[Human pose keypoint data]
----------------
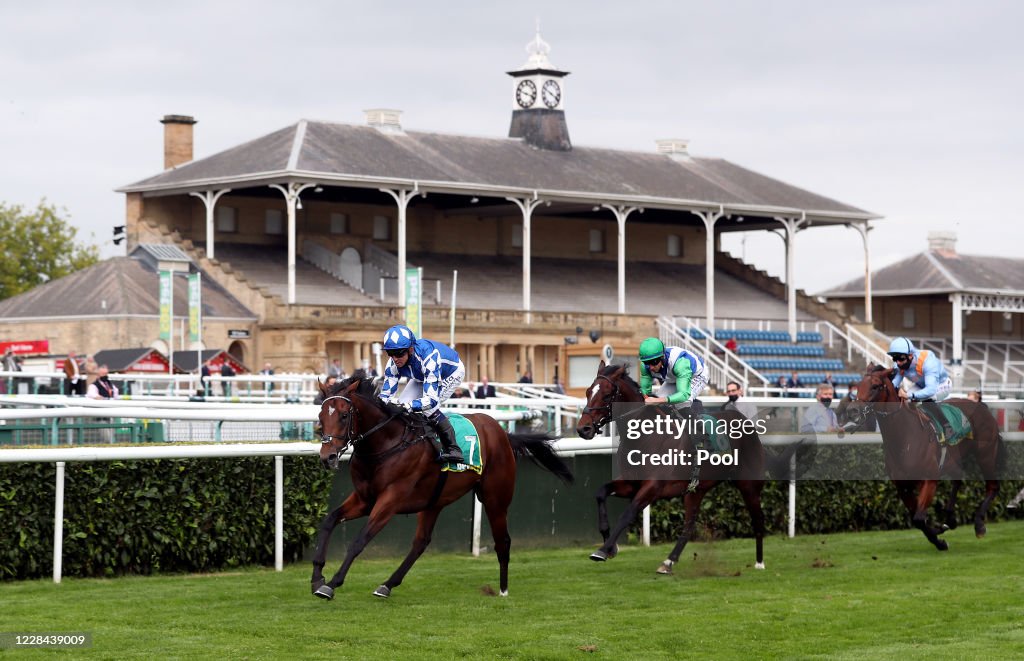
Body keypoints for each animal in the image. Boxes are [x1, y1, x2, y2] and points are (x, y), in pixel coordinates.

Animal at [311, 378, 573, 601]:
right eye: (321, 415)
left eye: (344, 415)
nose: (327, 457)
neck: (386, 443)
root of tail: (503, 433)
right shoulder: (365, 498)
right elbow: (329, 521)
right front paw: (317, 577)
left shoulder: (390, 500)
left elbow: (359, 540)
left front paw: (331, 584)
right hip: (434, 501)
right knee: (421, 542)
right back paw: (387, 584)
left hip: (495, 499)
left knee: (503, 541)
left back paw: (503, 590)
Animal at [577, 362, 790, 573]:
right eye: (588, 392)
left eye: (606, 395)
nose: (583, 429)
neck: (646, 436)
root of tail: (747, 422)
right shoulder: (632, 483)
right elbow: (600, 493)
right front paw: (610, 545)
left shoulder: (653, 487)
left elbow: (628, 514)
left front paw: (603, 550)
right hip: (695, 490)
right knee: (689, 526)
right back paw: (668, 562)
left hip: (749, 484)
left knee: (758, 519)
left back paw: (759, 562)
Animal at [843, 364, 1003, 552]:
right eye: (858, 386)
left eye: (875, 386)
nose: (852, 411)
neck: (905, 438)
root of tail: (982, 405)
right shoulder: (902, 486)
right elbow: (917, 518)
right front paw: (939, 533)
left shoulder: (929, 479)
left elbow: (919, 518)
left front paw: (939, 540)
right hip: (954, 460)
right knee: (958, 479)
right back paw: (950, 520)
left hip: (986, 454)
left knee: (992, 487)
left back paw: (979, 525)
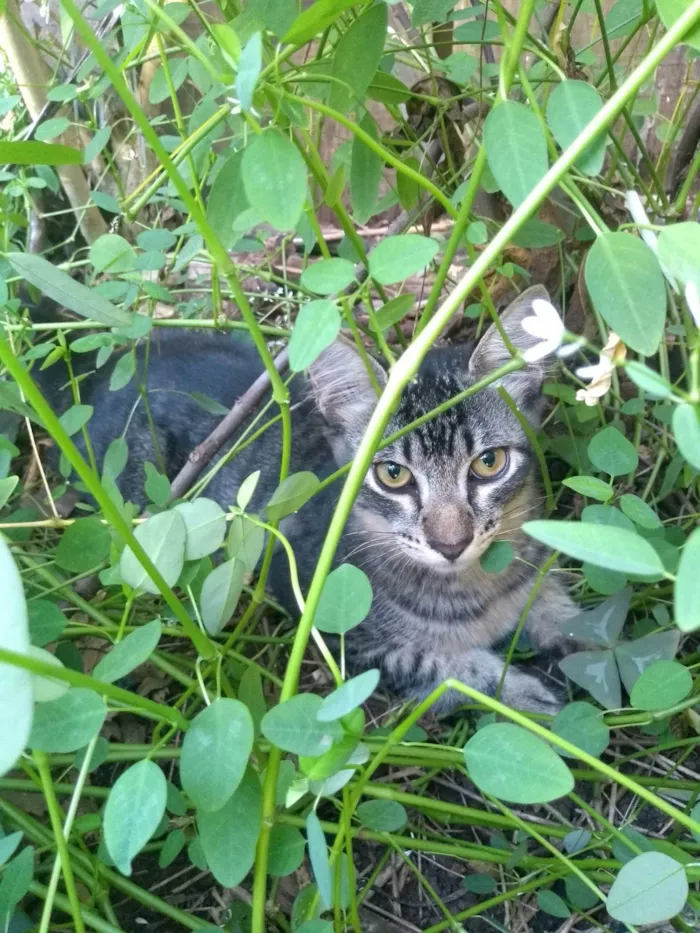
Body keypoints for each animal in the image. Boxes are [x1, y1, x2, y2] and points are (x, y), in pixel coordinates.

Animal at [32, 284, 576, 712]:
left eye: (489, 463)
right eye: (393, 475)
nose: (451, 544)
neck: (469, 587)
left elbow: (558, 605)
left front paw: (578, 633)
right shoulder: (337, 630)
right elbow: (445, 668)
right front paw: (521, 691)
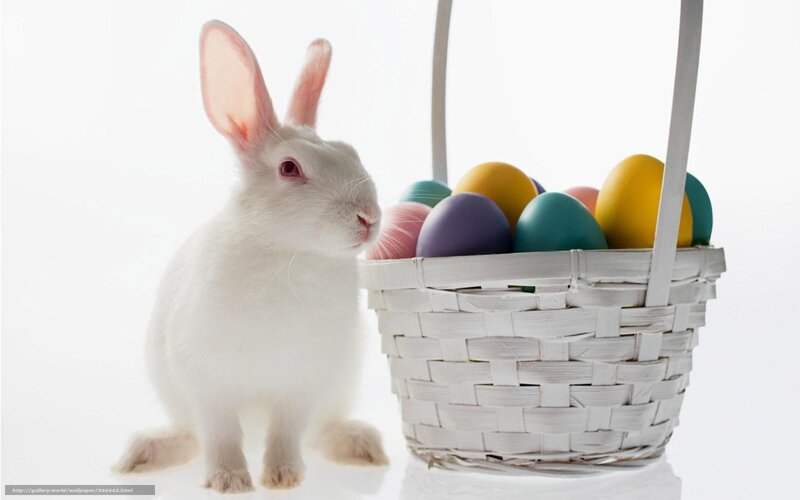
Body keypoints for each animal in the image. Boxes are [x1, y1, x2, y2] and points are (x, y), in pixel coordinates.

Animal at [113, 20, 386, 493]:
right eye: (290, 168)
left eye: (351, 152)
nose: (368, 218)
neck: (287, 251)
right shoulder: (209, 381)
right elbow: (220, 433)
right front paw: (229, 481)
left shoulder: (302, 382)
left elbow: (287, 431)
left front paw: (282, 477)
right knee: (191, 435)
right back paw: (143, 454)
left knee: (319, 431)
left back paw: (361, 446)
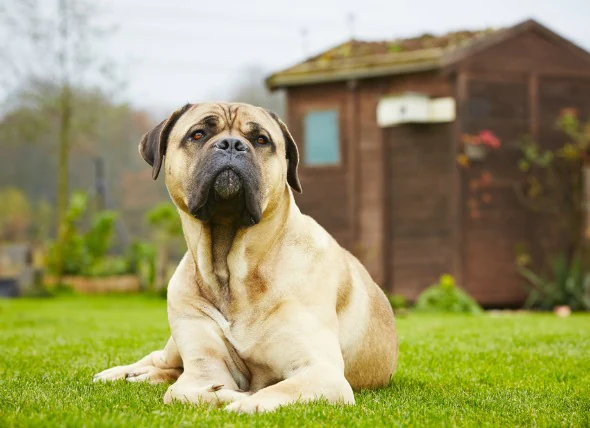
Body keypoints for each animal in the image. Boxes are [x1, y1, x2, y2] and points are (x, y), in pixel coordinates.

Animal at [93, 102, 398, 412]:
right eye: (198, 134)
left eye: (261, 139)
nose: (231, 144)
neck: (232, 272)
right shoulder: (203, 367)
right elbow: (182, 392)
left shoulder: (322, 372)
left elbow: (269, 394)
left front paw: (240, 400)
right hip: (175, 345)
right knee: (159, 360)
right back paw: (117, 374)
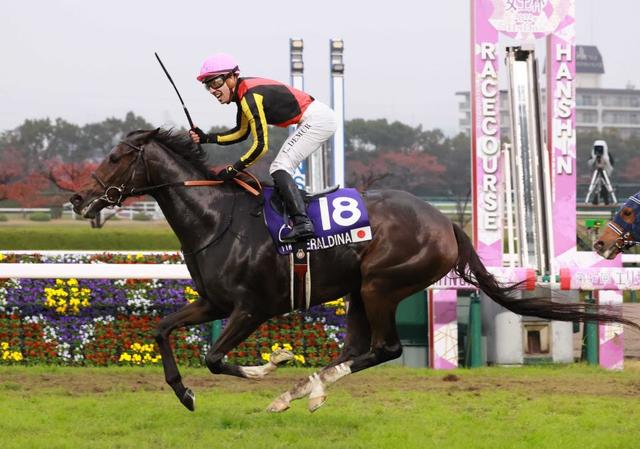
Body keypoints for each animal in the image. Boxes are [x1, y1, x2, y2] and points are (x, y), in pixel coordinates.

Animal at [70, 128, 638, 413]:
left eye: (117, 157)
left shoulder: (251, 308)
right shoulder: (214, 302)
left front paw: (271, 364)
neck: (218, 219)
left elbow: (213, 357)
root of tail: (446, 223)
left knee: (383, 349)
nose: (78, 199)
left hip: (381, 283)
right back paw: (303, 392)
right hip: (359, 293)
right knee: (357, 349)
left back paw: (301, 390)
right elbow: (162, 329)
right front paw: (184, 393)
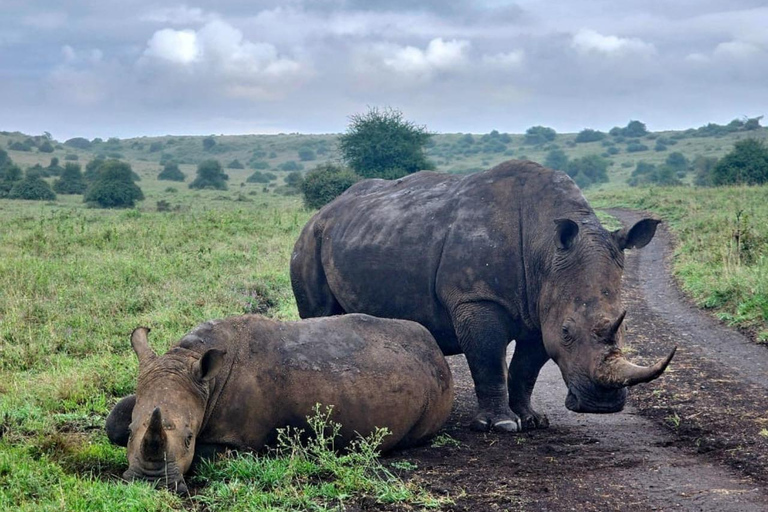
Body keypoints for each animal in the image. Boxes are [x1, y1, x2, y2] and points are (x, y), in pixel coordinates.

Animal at [108, 314, 456, 494]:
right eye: (131, 431)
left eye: (189, 439)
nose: (151, 484)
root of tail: (436, 348)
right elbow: (115, 415)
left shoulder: (235, 438)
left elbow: (208, 455)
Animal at [292, 160, 676, 432]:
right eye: (568, 332)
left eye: (622, 327)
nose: (603, 405)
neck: (544, 248)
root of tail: (325, 209)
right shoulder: (476, 298)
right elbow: (489, 358)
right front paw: (501, 425)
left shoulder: (541, 308)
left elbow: (526, 368)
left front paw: (532, 420)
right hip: (309, 239)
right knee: (318, 311)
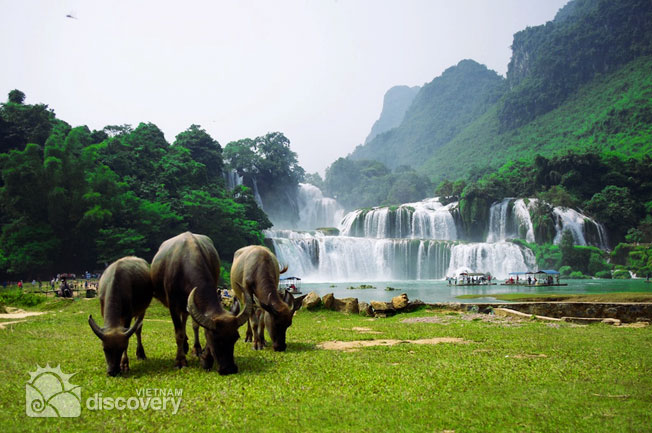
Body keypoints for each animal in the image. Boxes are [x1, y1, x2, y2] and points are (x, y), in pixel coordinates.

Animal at [150, 231, 252, 372]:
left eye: (235, 337)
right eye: (215, 338)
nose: (229, 368)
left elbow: (197, 325)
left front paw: (205, 357)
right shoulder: (172, 305)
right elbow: (178, 333)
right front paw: (180, 361)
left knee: (188, 320)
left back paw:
----------------
| Work order |
Please make an exact copy of the records, leaving out any picture.

| Exercise solution |
Body keypoints for each animal in the image. Boxes are [x1, y1, x2, y2] and points are (x, y), in pixel coordinates.

Animal at [311, 378, 573, 601]:
right eye: (321, 415)
left eye: (344, 415)
nose: (327, 457)
neck: (386, 443)
root of tail: (503, 433)
right shoulder: (365, 498)
right elbow: (329, 521)
right front paw: (317, 577)
left shoulder: (390, 500)
left elbow: (359, 540)
left front paw: (331, 584)
right hip: (434, 501)
right knee: (421, 542)
right back paw: (387, 584)
left hip: (495, 499)
left knee: (503, 541)
left back paw: (503, 590)
Animal at [577, 362, 790, 573]:
right eye: (588, 392)
left eye: (606, 395)
nose: (583, 429)
neck: (646, 436)
root of tail: (747, 422)
right shoulder: (632, 483)
right elbow: (600, 493)
right front paw: (610, 545)
left shoulder: (653, 487)
left elbow: (628, 514)
left front paw: (603, 550)
right hip: (695, 490)
right knee: (689, 526)
right back paw: (668, 562)
left hip: (749, 484)
left knee: (758, 519)
left back paw: (759, 562)
Animal at [843, 364, 1003, 552]:
right eye: (858, 386)
left eye: (875, 386)
nose: (852, 411)
neck: (905, 438)
root of tail: (982, 405)
right shoulder: (902, 486)
right elbow: (917, 518)
right front paw: (939, 533)
left shoulder: (929, 479)
left elbow: (919, 518)
left front paw: (939, 540)
right hip: (954, 460)
right knee: (958, 479)
right back paw: (950, 520)
left hip: (986, 454)
left knee: (992, 487)
left back paw: (979, 525)
Body keypoints for each animal in the image. Boxes are [x1, y1, x2, y2] and points are (x, y), in pixel coordinates.

Animal at [32, 284, 576, 712]:
left eye: (489, 463)
right eye: (393, 475)
nose: (451, 544)
neck: (469, 587)
left elbow: (558, 605)
left front paw: (578, 633)
right shoulder: (337, 630)
right elbow: (445, 668)
right front paw: (521, 691)
Body keypoints for each animal in the image. Boxes are [x1, y1, x2, y2] and points are (x, y), in pixel coordinates.

Animal at [113, 20, 386, 493]:
right eye: (290, 168)
left eye: (351, 152)
nose: (368, 218)
neck: (287, 251)
right shoulder: (209, 381)
right elbow: (220, 433)
right front paw: (229, 481)
left shoulder: (302, 382)
left elbow: (287, 431)
left front paw: (282, 477)
right knee: (191, 435)
right back paw: (143, 454)
left knee: (319, 431)
left back paw: (361, 446)
Body keypoints for each animal in the image. Boxes are [x1, y1, x2, y2] and points are (x, y), in pixel coordinates.

Animal at [93, 102, 398, 412]:
right eye: (198, 134)
left eye: (261, 139)
nose: (231, 144)
neck: (232, 272)
right shoulder: (203, 367)
right elbow: (182, 392)
left shoulder: (322, 372)
left elbow: (269, 394)
left front paw: (240, 400)
right hip: (175, 345)
right knee: (159, 360)
right back paw: (117, 374)
Body keypoints for each animal in the image. Boxes are [x1, y1, x2, y2] and points are (x, y), in pixel coordinates.

Animal at [70, 128, 638, 413]:
left eye: (117, 157)
left shoulder: (251, 308)
right shoulder: (214, 302)
left front paw: (271, 364)
neck: (218, 219)
left elbow: (213, 357)
root of tail: (446, 223)
left knee: (383, 349)
nose: (78, 199)
left hip: (381, 283)
right back paw: (303, 392)
right hip: (359, 293)
right knee: (357, 349)
left back paw: (301, 390)
right elbow: (162, 329)
right front paw: (184, 393)
Body keypoints for each animal in the image. Boxes are [x1, y1, x2, y2] and points are (x, y), in pixel coordinates.

Animal at [108, 314, 456, 494]:
right eye: (131, 431)
left eye: (189, 439)
nose: (151, 484)
root of tail: (436, 348)
right elbow: (115, 415)
left shoulder: (235, 438)
left elbow: (208, 455)
Animal at [292, 160, 676, 432]:
right eye: (568, 332)
left eye: (622, 327)
nose: (603, 405)
neck: (544, 248)
root of tail: (325, 209)
right shoulder: (476, 298)
right elbow: (489, 358)
right front paw: (501, 425)
left shoulder: (541, 308)
left elbow: (526, 368)
left front paw: (532, 420)
right hip: (309, 239)
right knee: (318, 311)
Body keypoints for each animal in the image. Boxes are [x1, y1, x2, y2] and points are (x, y), in pixel coordinates.

Animal at [150, 231, 252, 372]:
left eye: (235, 337)
right eye: (215, 338)
nose: (229, 368)
left elbow: (197, 325)
left front paw: (205, 357)
right shoulder: (172, 305)
right elbow: (178, 333)
right front paw: (180, 361)
left knee: (188, 320)
left back paw:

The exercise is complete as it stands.